121212
A collective documentary with 12 photographers who picture the year 2012 to record the effects of the economic crisis in Portugal.
Status: awaiting (for identity)
Vasco Célio’s works for 12.12.12 is a clear gaze onto the crisis: it does not stop at the effects but rather on the causes. We certainly are before the ruins that are to be, but our reading of those ruins is not focused beneath them, not even on the object, on what is material, but on a future doomed by the intolerable blindness of our rulers, whom every four years the people elect and beg for loyalty and fair judging before decisions.
It is no doubt a political work, even civil. It presents itself silently, aware of the responsibility that nowadays more than any time before each one of us has on building a free and sustainable collective future, at the place we chose to live and to love.

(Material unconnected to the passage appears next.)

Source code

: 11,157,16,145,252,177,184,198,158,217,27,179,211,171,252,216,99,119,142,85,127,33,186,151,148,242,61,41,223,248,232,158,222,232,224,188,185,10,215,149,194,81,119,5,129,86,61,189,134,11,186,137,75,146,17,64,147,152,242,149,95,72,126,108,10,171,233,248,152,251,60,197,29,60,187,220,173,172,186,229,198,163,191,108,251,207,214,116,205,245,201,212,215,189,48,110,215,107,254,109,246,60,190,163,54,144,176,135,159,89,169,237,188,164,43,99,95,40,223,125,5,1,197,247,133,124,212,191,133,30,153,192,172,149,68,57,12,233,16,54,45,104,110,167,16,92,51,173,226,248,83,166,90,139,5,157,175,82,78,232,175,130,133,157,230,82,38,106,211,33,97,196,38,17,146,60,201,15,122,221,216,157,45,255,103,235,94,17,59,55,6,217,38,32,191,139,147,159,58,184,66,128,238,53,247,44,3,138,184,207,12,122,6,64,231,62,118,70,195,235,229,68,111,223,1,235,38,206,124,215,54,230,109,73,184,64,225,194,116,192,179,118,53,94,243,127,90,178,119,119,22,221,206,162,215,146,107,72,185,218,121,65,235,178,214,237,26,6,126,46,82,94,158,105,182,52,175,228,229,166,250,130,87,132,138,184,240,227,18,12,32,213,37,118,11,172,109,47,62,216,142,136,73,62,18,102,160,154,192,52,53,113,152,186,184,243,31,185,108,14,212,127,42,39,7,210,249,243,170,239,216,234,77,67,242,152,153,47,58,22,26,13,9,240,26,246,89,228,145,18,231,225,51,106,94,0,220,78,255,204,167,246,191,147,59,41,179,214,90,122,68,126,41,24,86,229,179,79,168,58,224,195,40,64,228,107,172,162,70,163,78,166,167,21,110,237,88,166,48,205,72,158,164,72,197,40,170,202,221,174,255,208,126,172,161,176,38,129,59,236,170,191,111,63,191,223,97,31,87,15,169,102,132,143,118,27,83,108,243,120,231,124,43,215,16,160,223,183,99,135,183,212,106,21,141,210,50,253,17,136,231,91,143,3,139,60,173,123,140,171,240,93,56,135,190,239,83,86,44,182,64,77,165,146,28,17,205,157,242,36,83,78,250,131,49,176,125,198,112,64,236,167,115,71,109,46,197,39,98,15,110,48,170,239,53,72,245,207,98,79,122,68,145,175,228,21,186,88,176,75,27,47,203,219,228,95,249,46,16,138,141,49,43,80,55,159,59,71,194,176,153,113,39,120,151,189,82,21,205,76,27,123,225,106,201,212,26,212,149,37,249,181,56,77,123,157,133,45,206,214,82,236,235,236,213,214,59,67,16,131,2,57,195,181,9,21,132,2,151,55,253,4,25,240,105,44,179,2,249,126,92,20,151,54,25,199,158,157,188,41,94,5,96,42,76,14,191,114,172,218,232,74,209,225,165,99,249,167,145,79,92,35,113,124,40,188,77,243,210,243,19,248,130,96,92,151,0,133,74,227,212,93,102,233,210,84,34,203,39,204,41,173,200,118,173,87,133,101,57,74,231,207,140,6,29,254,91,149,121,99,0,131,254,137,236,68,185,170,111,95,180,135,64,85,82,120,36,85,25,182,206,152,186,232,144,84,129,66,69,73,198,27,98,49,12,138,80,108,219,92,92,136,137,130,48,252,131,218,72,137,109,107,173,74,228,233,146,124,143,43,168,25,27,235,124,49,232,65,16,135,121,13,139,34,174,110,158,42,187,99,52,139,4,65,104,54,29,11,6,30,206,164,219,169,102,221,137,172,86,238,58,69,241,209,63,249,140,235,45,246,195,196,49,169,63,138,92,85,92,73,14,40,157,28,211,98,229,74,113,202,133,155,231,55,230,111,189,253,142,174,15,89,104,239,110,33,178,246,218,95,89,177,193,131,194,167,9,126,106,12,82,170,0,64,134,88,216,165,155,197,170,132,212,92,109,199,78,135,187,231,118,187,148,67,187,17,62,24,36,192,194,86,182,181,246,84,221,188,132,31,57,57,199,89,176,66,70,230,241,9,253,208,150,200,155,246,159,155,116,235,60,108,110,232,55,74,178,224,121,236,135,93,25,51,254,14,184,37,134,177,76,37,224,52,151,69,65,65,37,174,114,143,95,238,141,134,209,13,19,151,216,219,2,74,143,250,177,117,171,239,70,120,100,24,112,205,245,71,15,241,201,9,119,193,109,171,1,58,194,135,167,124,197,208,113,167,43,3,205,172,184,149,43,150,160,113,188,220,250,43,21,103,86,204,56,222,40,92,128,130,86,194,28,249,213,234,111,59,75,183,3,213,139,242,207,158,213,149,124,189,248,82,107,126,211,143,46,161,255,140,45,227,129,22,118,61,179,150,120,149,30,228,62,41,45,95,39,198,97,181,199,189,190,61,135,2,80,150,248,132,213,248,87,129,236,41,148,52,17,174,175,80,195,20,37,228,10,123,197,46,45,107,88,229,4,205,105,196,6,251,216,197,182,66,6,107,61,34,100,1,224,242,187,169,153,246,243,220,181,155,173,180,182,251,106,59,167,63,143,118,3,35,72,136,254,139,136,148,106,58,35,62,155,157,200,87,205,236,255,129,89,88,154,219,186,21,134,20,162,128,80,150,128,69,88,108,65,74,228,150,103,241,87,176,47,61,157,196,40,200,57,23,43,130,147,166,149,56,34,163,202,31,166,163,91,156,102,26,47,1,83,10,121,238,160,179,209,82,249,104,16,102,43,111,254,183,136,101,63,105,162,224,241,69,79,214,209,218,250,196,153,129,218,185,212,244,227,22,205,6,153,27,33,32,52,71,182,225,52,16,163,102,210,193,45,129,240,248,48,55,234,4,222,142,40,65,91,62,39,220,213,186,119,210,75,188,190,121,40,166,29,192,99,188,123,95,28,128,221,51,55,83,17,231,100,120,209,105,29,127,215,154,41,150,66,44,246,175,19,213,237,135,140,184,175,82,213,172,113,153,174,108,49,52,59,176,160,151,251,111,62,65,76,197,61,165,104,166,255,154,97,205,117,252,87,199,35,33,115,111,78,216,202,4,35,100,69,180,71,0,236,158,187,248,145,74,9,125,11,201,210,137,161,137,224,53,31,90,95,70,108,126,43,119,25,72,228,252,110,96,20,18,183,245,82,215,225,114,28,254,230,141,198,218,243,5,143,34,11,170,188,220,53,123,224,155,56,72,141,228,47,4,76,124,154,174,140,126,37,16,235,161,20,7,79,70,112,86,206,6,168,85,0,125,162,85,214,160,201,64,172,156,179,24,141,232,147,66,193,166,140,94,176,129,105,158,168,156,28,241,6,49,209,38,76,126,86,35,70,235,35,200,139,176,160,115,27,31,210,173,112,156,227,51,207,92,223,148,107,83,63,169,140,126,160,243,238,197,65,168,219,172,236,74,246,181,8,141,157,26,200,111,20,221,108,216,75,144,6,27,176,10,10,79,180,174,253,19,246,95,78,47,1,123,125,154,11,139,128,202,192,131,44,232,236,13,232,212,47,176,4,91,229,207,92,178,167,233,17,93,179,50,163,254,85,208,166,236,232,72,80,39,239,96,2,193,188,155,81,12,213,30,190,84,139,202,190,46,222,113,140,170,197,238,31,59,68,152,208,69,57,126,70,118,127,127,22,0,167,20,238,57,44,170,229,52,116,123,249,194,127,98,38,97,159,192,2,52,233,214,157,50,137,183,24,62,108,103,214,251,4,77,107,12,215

Curiously, the objects of attention of the author are structures, which, at many levels, are non existent. They do not exist as far as their function is concerned – they do not generate jobs, they do not shelter anyone, they lie awaiting as the poignant and desolate metaphor of a country in suspense. They do not exist also because no one can see them exactly; or, because they are implanted in inaccessible places, away from a foreign gaze – they promise us paradise so often we might even suspect; or, because we stopped identifying them, out of habit – they are precisely spaces without identity.
In this lies the idiosyncrasy of photography – in fact, this is what validates it as a critical medium and instrument: to make happen, to build the visible, to bring to light, to show that which a distracted, clumsy, indifferent look cannot recognize.
What good is mimetic photography, illustrations of reality? What good are cover-up images, which hide, or at best reproduce, when they should represent?
The images Vasco Célio has to offer us create visibility; they open up a space of (self)critical light. They are clean and fair – not in the sense of Sophia’s inaugural day. Sadly (or, not so much). We cannot wait forever for that day to be repeated, for now it is no longer freedom, but our own identity that is at stake. They project us onto a reality very similar to a post-conflict situation, onto a post-apocalypse. This is our reality, it if from here, hence, that we must create ourselves. In the words of Gilles Deleuze, “ethics means to measure up to whatever happens to us.”